Durante o discurso de Marina Silva, os manifestantes, que estavam na platéia, ergueram faixas e cartazes em protesto à Medida Provisória 366/07, que prevê a divisão do Ibama e a criação do Instituto Chico Mendes.
O órgão hoje existente continuaria responsável pelos licenciamentos e fiscalização ambientais, enquanto a nova instituição teria como principal atribuição a gestão das Unidades de Conservação do meio ambiente.
De acordo com os servidores, que entregaram uma carta à ministra, a mudança enfraqueceria a gestão ambiental, ao dividi-la.

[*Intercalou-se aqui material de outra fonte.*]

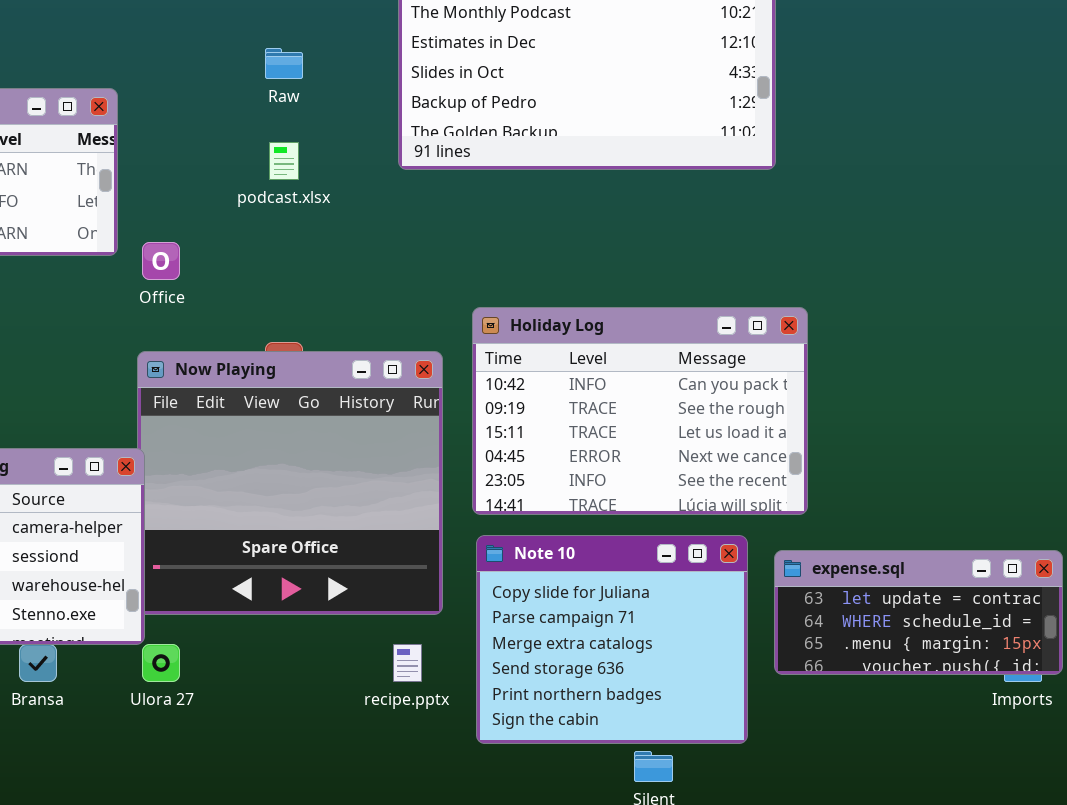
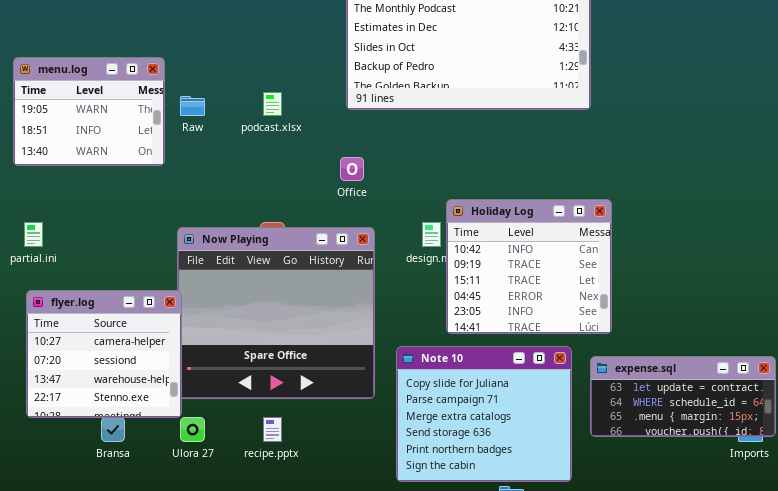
Raw: [265,48,303,79] -> [180,96,205,116], moved
Office: [142,242,180,280] -> [340,157,364,181], moved
Holiday Log: [472,307,808,515] -> [446,199,612,334], resized
recipe.pptx: [393,644,422,682] -> [263,417,282,442], moved

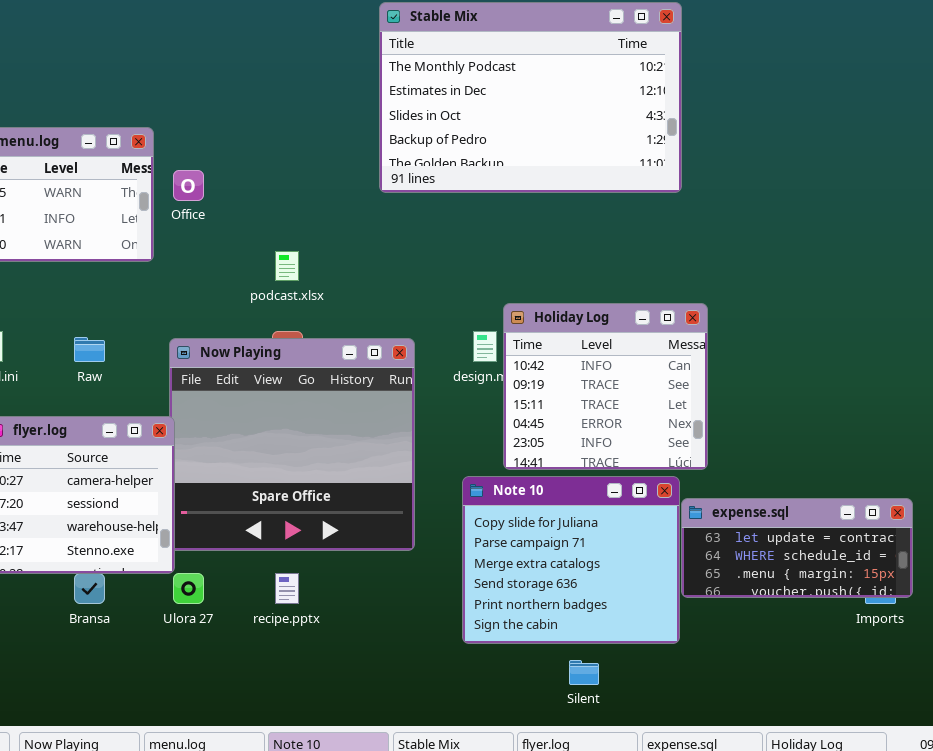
podcast.xlsx: [263,92,282,116] -> [275,251,299,281], moved
Raw: [180,96,205,116] -> [74,337,105,362], moved
Office: [340,157,364,181] -> [173,170,204,201], moved
Note 10: [396,346,572,482] -> [462,476,680,644], moved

Eles também reclamaram da maneira como foi proposta a mudança, através de Medida Provisória. Em resposta ao protesto, a ministra disse que está aberta ao diálogo, mas garantiu que não existe qualquer possibilidade de modificação na decisão por parte do ministério.
- Nós temos 60 milhões de hectares de unidades de conservação e é impossível cuidar de tudo isso com apenas uma diretoria. Nós queremos uma instituição que tenha agilidade para proteção dos imensos ativos ambientais para viabilizar a pesquisa, o turismo sustentável e a visitação. Estamos abertos para o diálogo, mas a decisão de criar o instituto está tomada e vamos trabalhar democraticamente no Congresso Nacional para a sua aprovação - disse.

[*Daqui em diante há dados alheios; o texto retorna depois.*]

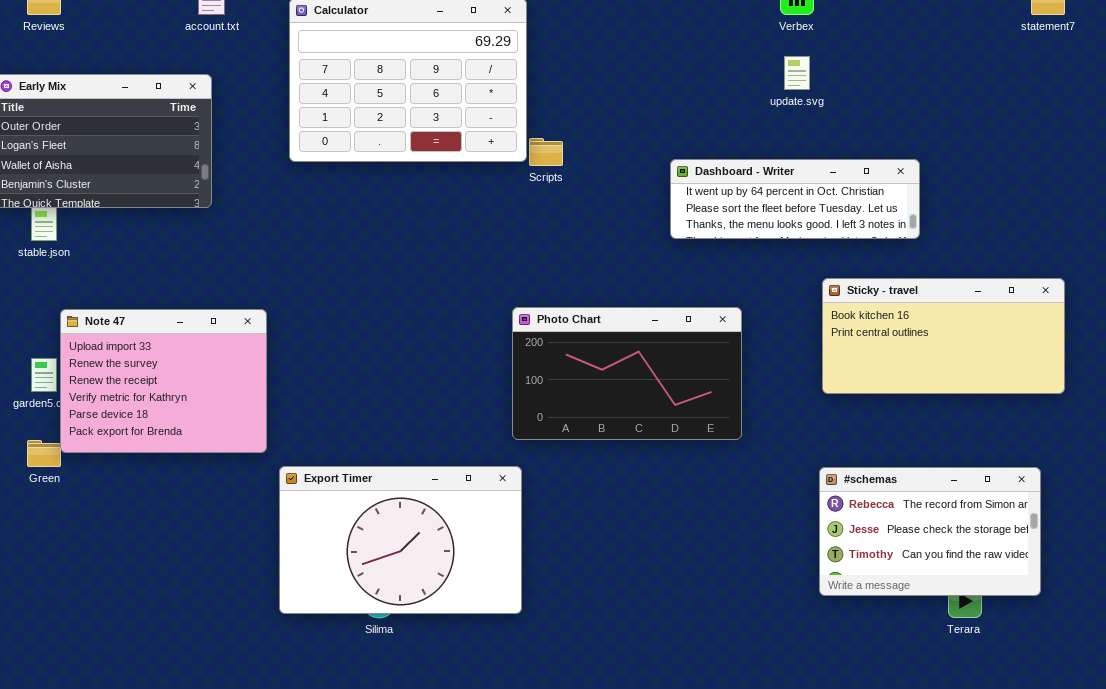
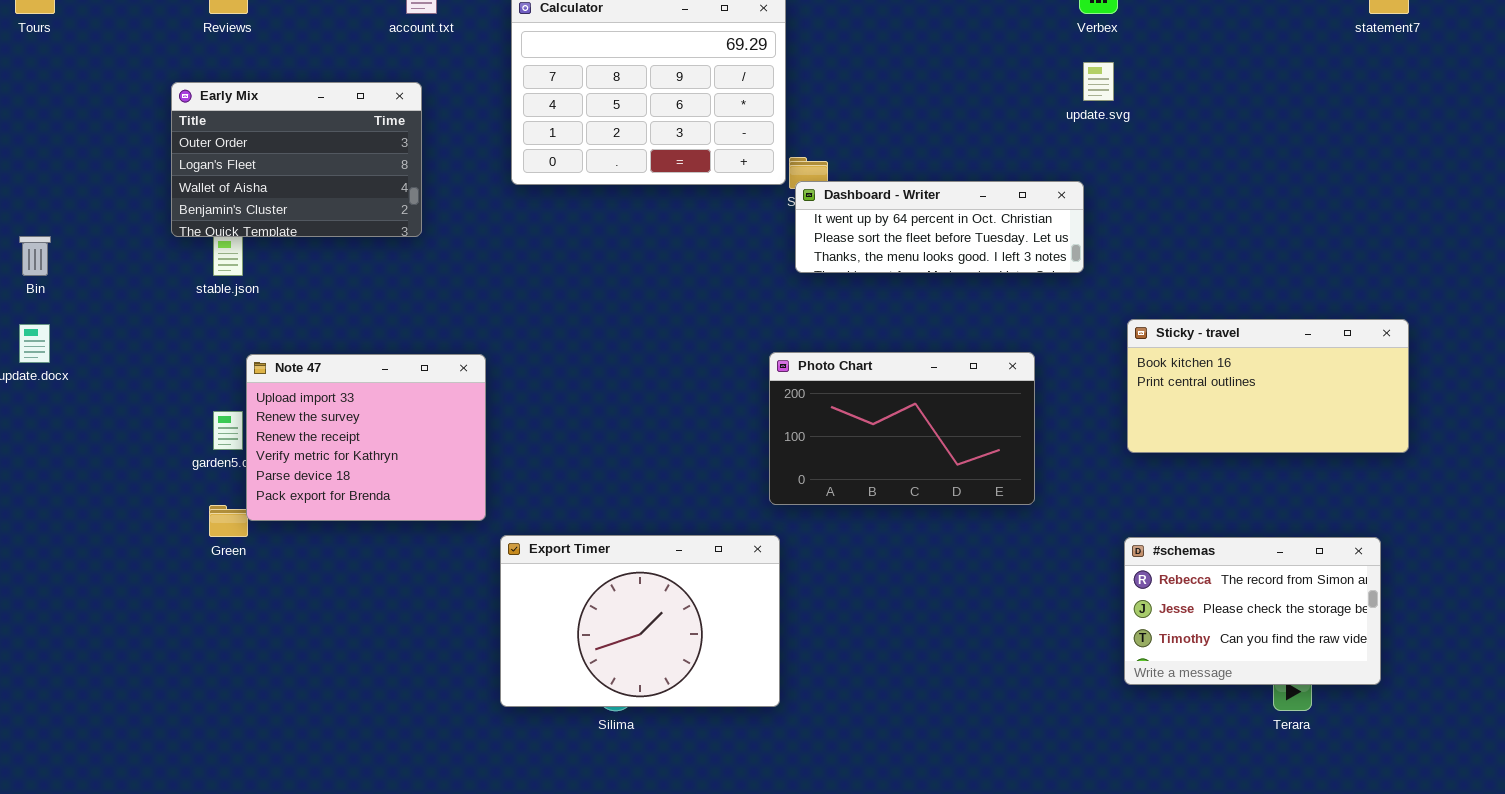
Dashboard - Writer: [670,159,920,239] -> [795,181,1084,273], moved

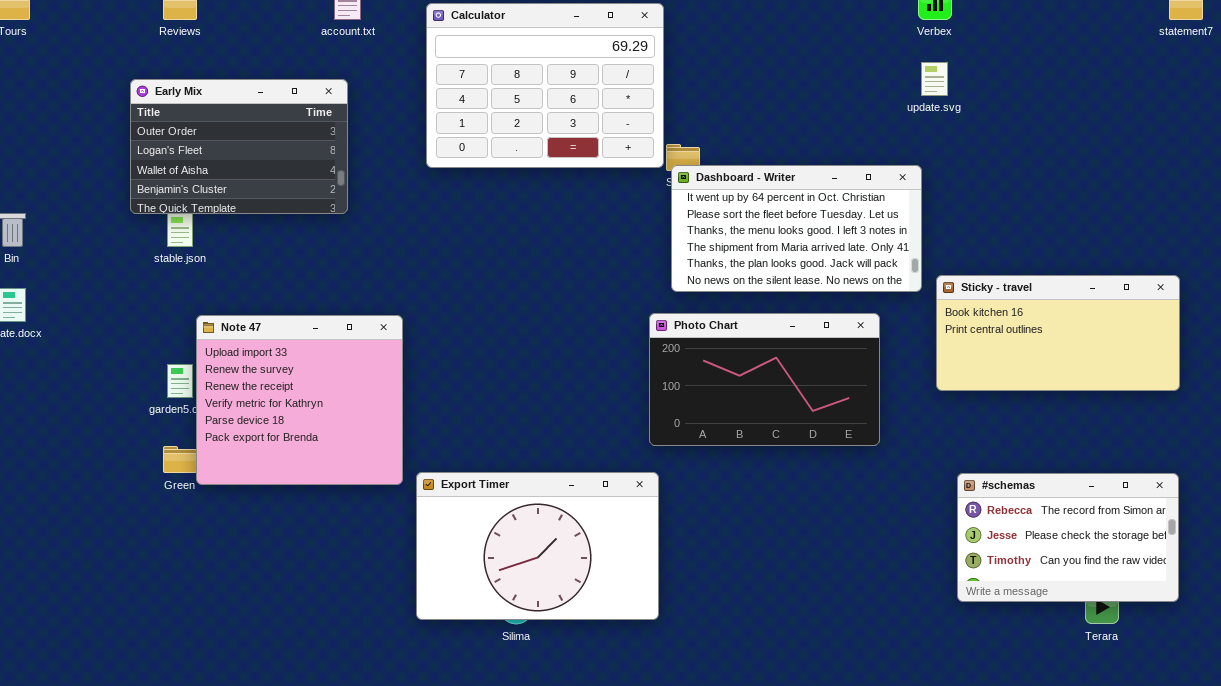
Dashboard - Writer: [795,181,1084,273] -> [671,165,922,292], resized
Sticky - travel: [1127,319,1409,453] -> [936,275,1180,391], moved
Note 47: [246,354,486,521] -> [196,315,403,485], resized

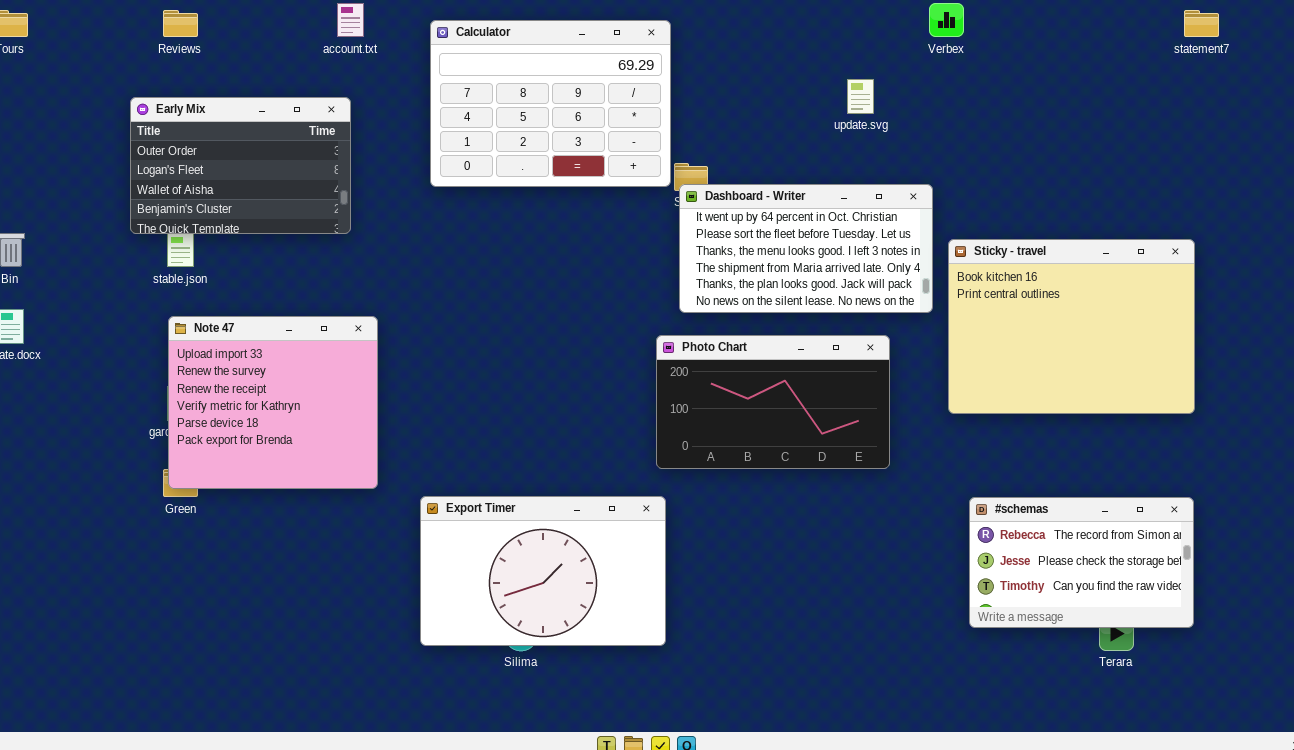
update.svg: [921,62,948,96] -> [847,79,874,114], moved
Sticky - travel: [936,275,1180,391] -> [948,239,1195,414], resized
Note 47: [196,315,403,485] -> [168,316,378,489], moved

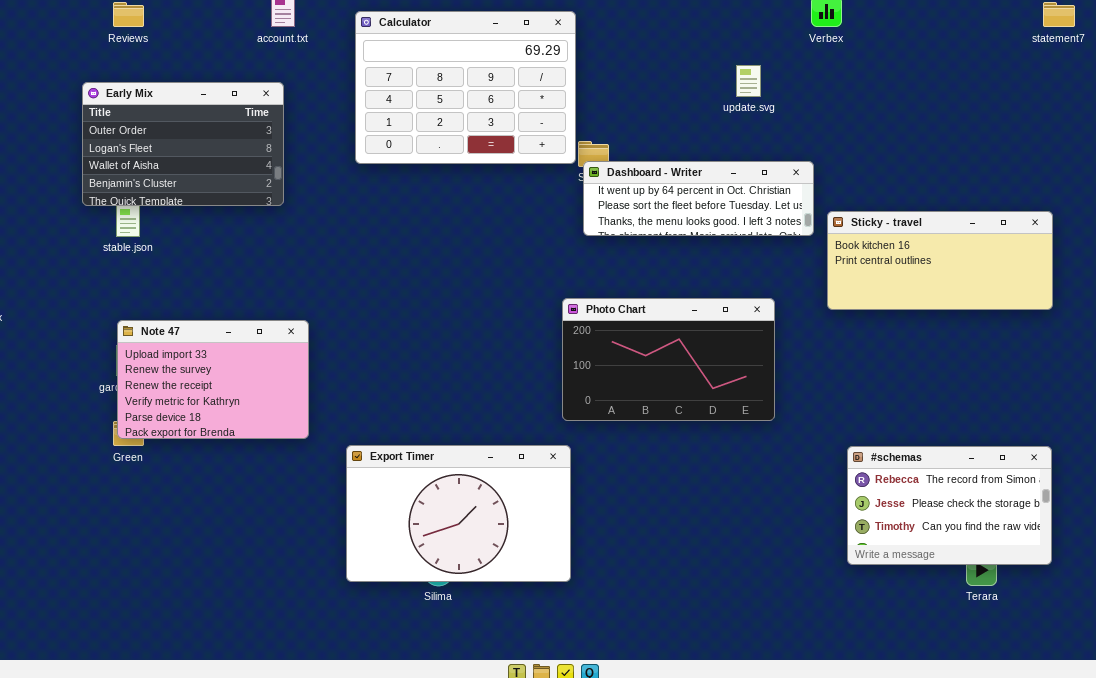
Dashboard - Writer: [679,184,933,313] -> [583,161,814,236], resized
Sticky - travel: [948,239,1195,414] -> [827,211,1053,310], resized
Note 47: [168,316,378,489] -> [117,320,309,439], resized

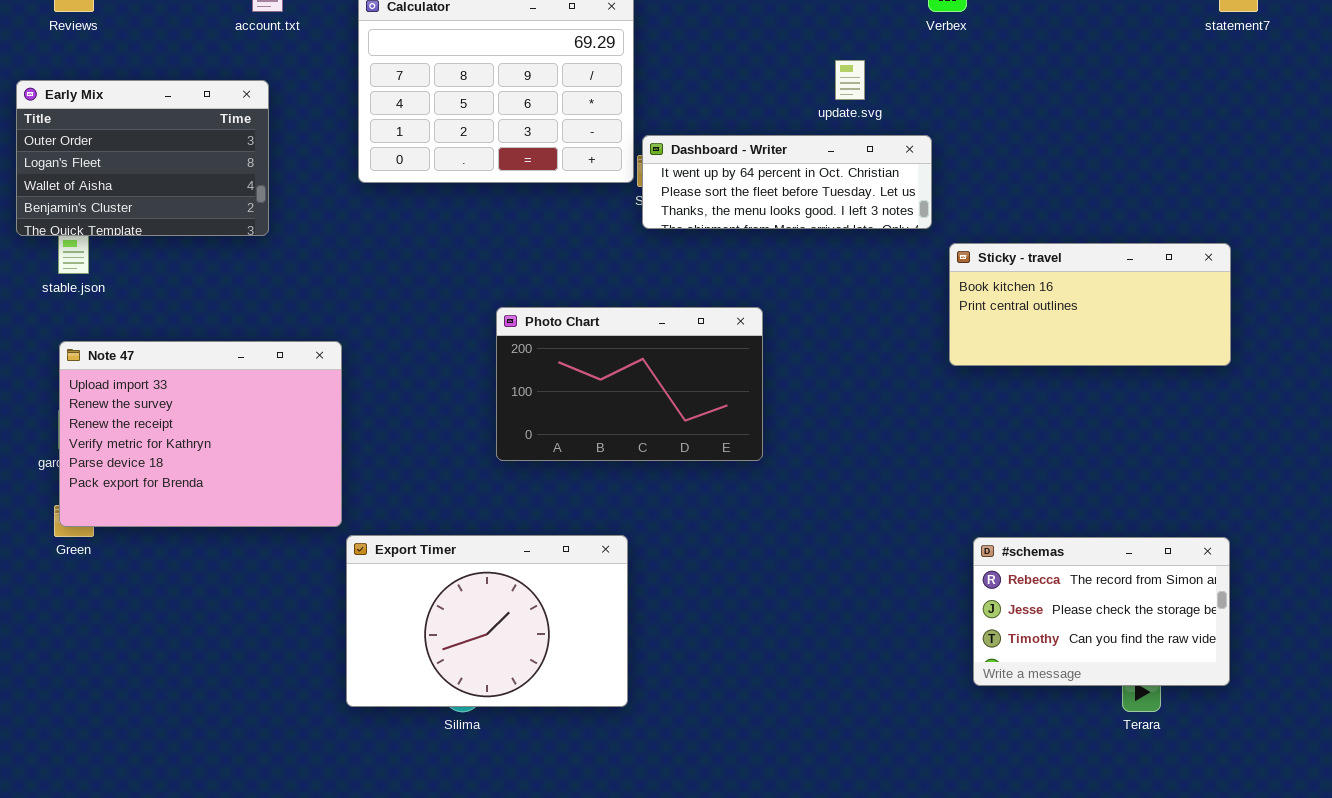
Dashboard - Writer: [583,161,814,236] -> [642,135,932,229], moved
Photo Chart: [562,298,775,421] -> [496,307,763,461], moved
Note 47: [117,320,309,439] -> [59,341,342,527], resized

A ministra lembrou que a criação do Ibama, há 19 anos, também através de medida provisória, enfrentou resistência semelhante e hoje os resultados são visíveis à população.
Questionada sobre a possibilidade de a greve dos servidores em todo o país estar atrasando a concessão do licenciamento ambiental para as obras das hidrelétricas do Rio Madeira, Marina Silva apenas disse que o ministério está avaliando as respostas que foram encaminhadas pelo consórcio Odebrecht Furnas (responsável pelos estudos sobre o impacto ambiental do projeto), como complemento ao Estudo de Impacto Ambiental, realizado pelo Ibama.
- Nós não trabalhamos com a idéia de prazo, mas de urgência, e no tempo oportuno vamos nos manifestar - disse.